International Money Transfers System Leader
- Type: Joint Stock Company
- Industry: Financial services
- Founded: 2003
- Headquarters: Moscow, Russia
- Key people: Olga Vilkul (Chairman of the Board of Directors) Konstantin Solov`ev and (Chairman of the Board)
- Website: www.leadermt.com

= International Money Transfers System Leader =

Leader System is a company based in Russia. The full title of the company is International Money Transfers System Leader (Система «Международные денежные переводы Лидер»). The company is headquartered in Moscow, Russia.

==History==
The International Money Transfers System Leader is an international operator of person-to-person money transfers. The Leader System was founded in April 2003. It provides money transferring services to persons without opening an account. Also it accepts payments for the services of various providers. There are over 130 000 locations in 130 countries worldwide in the geography of the Leader System. There are over 1000 service providers in Russia and CIS whose services the System Clients can pay for.

==Operations==
Leader System is among the top five funds transferring in Russia and CIS operators. The organizer of the Leader System is The Non-bank Credit Organization Joint Stock Company “Leader” (NCO JSC Leader, Moscow, Russia, Central Bank of Russian Federation license number 3304-K). Turnover of The Leader System is US$1.78 billion in 2009, US$2.3 billion in 2010 and US$1.15 billion within the first 6 months of 2011.

==Services==
Sending and receiving money transfers is the core of company’s services. The transfer is not strictly refer to a concrete bank-recipient, which means the transfer can be given out at any location in the receipt country. In order to forward money a Sender-Client presents funds at any Leader System location for transfer service, receives the Money Transfer Control Number (MTCN) from an operator and transmits it to the recipient. The natural person, a recipient, can come to any location, presenting the MTSN and a photo ID. The data proves correct, the operator gives out the money. The transfer is delivered instantly, taking 2–3 minutes. Besides paying out cash, a sum can be transferred to the Client’s bank account of the recipient. The Sender can monitor the transfer status online at the System website.

===Mobile transfers===
Service is available in Russia only. A Client can forward funds from his account at any of the three mobile operators – Beeline, Megafon or Smarts.

===Transfer Fees===
Fees differ based on originating and receiver countries and type of transfer.

===LEADER-Bonus===
All Leader System Client Card holders participate in Leader-Bonus loyalty program.

===Terminal processing===
Banks or agents connected to terminal processing of Leader System can accept payments for various providers. The leading mobile operators, internet and communal service providers, state institutions, travel agencies and airlines, as well as many others, are among them.

==Company management==
Chairman of the Board of Directors – Olga Vilkul.

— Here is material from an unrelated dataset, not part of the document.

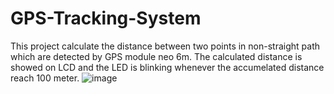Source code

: # GPS-Tracking-System
This project calculate the distance between two points in non-straight path which are detected by GPS module neo 6m. The calculated distance is showed on LCD and the LED is blinking whenever the accumelated distance reach 100 meter.
![image](https://user-images.githubusercontent.com/70959607/136108470-6bf5b490-e4f9-4fc1-8b78-962866310a91.png)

==Participating in Associations==
Russian national association SWIFT, Association of Russian Banks (ARB)

==Awards==
“The best money transfer system of the North-Western federal region” in collaboration with People’s Republic of China on providing service to small- and medium-scale businesses. Laureate of the First International competition “Leader of Money Transfer Systems - 2011” (Ukraine) in the nomination of “Flexible loyalty systems for clients and banks”.